___ EXERCISE MATERIAL

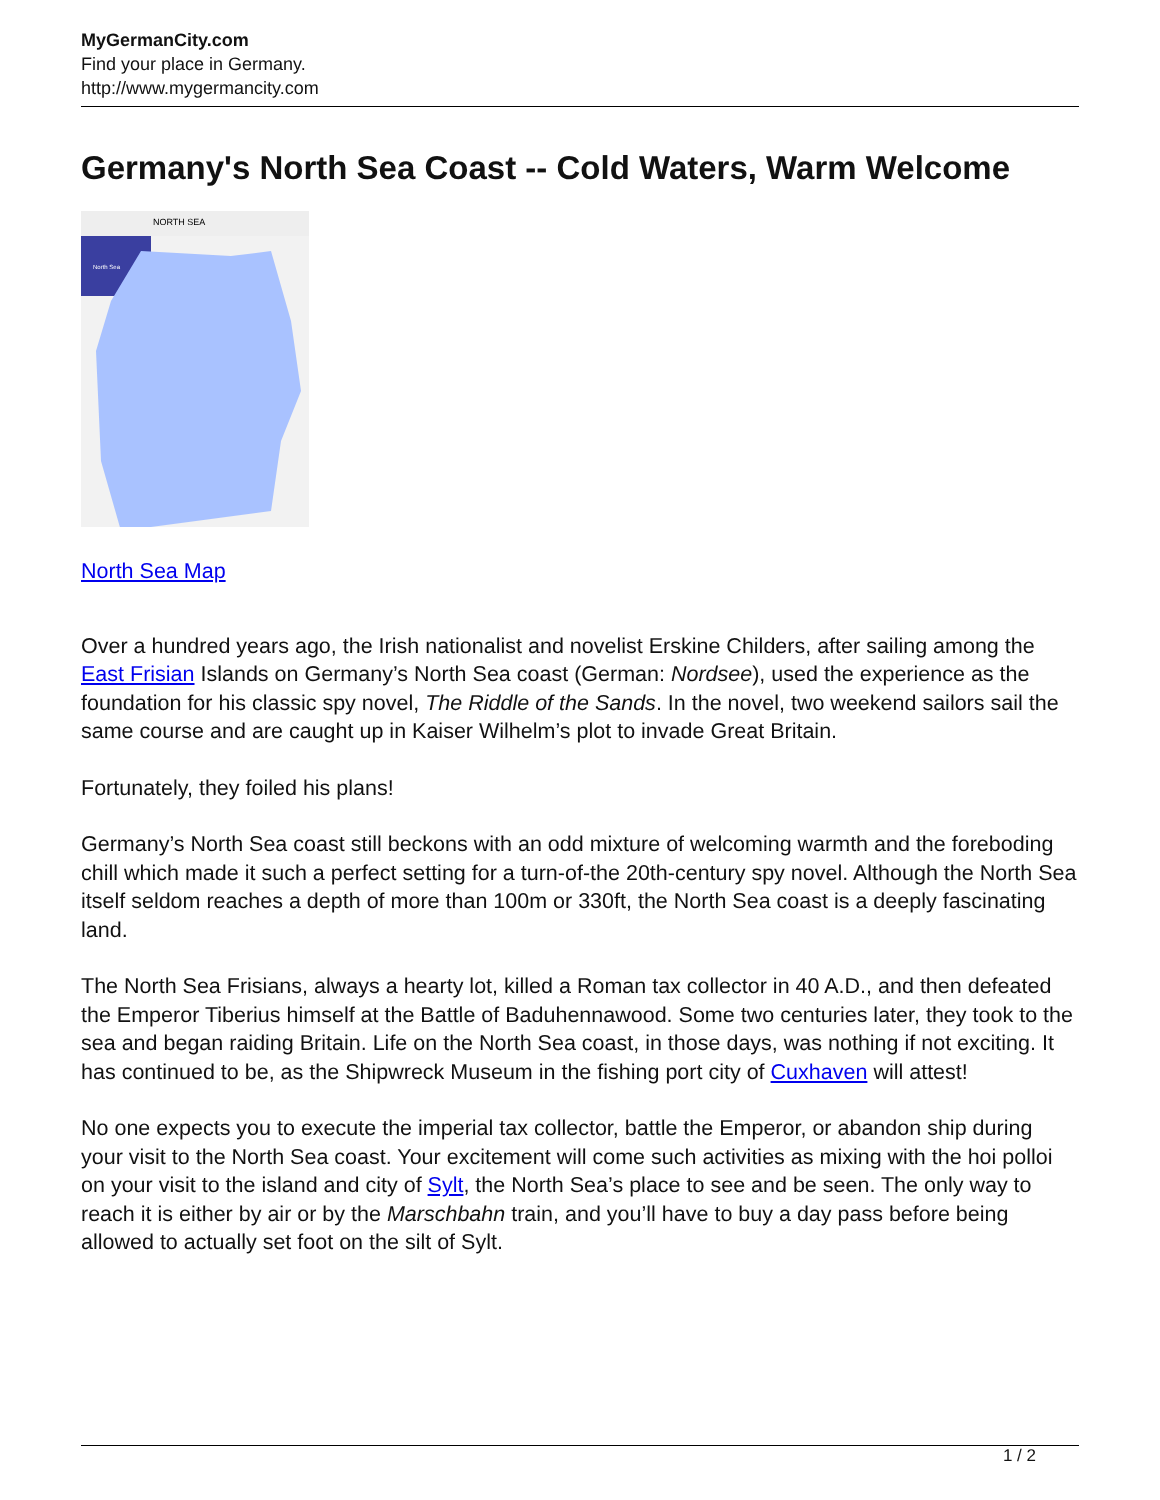MyGermanCity.com
Find your place in Germany.
http://www.mygermancity.com
Germany's North Sea Coast -- Cold Waters, Warm Welcome
NORTH SEA
North Sea
North Sea Map
Over a hundred years ago, the Irish nationalist and novelist Erskine Childers, after sailing among the East Frisian Islands on Germany’s North Sea coast (German: Nordsee), used the experience as the foundation for his classic spy novel, The Riddle of the Sands. In the novel, two weekend sailors sail the same course and are caught up in Kaiser Wilhelm’s plot to invade Great Britain.
Fortunately, they foiled his plans!
Germany’s North Sea coast still beckons with an odd mixture of welcoming warmth and the foreboding chill which made it such a perfect setting for a turn-of-the 20th-century spy novel. Although the North Sea itself seldom reaches a depth of more than 100m or 330ft, the North Sea coast is a deeply fascinating land.
The North Sea Frisians, always a hearty lot, killed a Roman tax collector in 40 A.D., and then defeated the Emperor Tiberius himself at the Battle of Baduhennawood. Some two centuries later, they took to the sea and began raiding Britain. Life on the North Sea coast, in those days, was nothing if not exciting. It has continued to be, as the Shipwreck Museum in the fishing port city of Cuxhaven will attest!
No one expects you to execute the imperial tax collector, battle the Emperor, or abandon ship during your visit to the North Sea coast. Your excitement will come such activities as mixing with the hoi polloi on your visit to the island and city of Sylt, the North Sea’s place to see and be seen. The only way to reach it is either by air or by the Marschbahn train, and you’ll have to buy a day pass before being allowed to actually set foot on the silt of Sylt.
1 / 2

______

- **TO DO**: Gather and copy every line of the data in which the string "they" is found.

- **ANSWER SECTION**:
Fortunately, they foiled his plans!
The North Sea Frisians, always a hearty lot, killed a Roman tax collector in 40 A.D., and then defeated the Emperor Tiberius himself at the Battle of Baduhennawood. Some two centuries later, they took to the sea and began raiding Britain. Life on the North Sea coast, in those days, was nothing if not exciting. It has continued to be, as the Shipwreck Museum in the fishing port city of Cuxhaven will attest!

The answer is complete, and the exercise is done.